A simple utility to process VCF files and generate correct input for a set of models that require sequence information (or that require specific format to run a web-based application).
There are a lot of available methods that predict splicing-related information (e.g. splice sites, branchpoints, splicing regulatory elements). Since they were not originally designed to predict the effect of genetic variants, it is not straightforward to use these models for that task. This tool simplifies that goal: generates reference and mutated sequences from VCF files in the proper format to run several models for all variants at once, and contains utilities to process the output and generate a VCF with a final score (usually mutated allele - reference allele).
- The variants should be annotated with ensembl VEP so that strand information can be retrieved (and therefore the proper sequence context of the variant can be extracted).

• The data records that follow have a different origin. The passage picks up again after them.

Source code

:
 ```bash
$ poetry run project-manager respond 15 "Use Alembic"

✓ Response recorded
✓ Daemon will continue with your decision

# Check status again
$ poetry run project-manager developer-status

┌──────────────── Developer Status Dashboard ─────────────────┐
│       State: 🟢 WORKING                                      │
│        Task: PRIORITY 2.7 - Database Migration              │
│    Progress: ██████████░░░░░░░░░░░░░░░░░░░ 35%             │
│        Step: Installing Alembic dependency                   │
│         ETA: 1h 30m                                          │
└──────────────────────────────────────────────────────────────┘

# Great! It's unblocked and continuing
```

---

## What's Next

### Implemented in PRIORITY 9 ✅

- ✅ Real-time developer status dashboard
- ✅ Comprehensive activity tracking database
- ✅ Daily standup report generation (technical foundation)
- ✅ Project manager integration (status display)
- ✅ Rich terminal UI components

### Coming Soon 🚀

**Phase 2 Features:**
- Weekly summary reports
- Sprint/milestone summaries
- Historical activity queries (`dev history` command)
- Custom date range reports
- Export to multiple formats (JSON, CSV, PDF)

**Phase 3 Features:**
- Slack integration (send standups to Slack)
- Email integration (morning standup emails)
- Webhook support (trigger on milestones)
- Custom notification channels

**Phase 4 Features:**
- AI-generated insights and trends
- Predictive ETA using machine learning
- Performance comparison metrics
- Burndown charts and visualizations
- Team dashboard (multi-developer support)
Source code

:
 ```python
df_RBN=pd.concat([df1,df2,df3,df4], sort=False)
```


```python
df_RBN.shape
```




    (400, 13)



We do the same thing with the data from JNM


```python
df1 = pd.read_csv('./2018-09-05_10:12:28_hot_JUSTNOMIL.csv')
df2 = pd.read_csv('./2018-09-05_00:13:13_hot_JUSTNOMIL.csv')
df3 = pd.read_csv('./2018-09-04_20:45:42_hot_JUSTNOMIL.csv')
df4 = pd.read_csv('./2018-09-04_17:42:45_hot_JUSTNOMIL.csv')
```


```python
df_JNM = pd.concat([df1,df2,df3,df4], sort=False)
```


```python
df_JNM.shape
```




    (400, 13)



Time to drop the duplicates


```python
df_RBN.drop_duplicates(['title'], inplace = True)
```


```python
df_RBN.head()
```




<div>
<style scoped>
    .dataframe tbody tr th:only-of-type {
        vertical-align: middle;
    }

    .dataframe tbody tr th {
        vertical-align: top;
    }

- Processing scripts do not expect chromosome notation to contain
chr
string.
If you find this package useful in any way, please consider citing the work for which it was developed:
Computational prediction of human deep intronic variation
git clone https://github.com/PedroBarbosa/Prepare_SplicingPredictors.git
cd Prepare_SplicingPredictors
conda env create --file conda_environment.yaml
conda activate prepareSplicingTools
pip install .
To run this utility, just call the vcf2seq
and select the models you want to generate input for (check the available options with vcf2seq --help
).
vcf2seq input.vcf.gz reference_genome.fa outbasename --maxentscan --splicerover ...
For models that predict splice sites, it may be necessary to set the splice site flag (--ss donor
, --ss acceptor
).
Then, within each model folder (src
folder in this repo), there are instructions on how to run each model and a script (get_mutation_effects.py
) to process the output and generate a VCF with the predictions.
Note: Do not change the fasta headers of the generated sequences, since the get_mutation_effects.py
scripts require original names for proper processing.
For most models, only single-nucleotide variants (SNVs) are supported.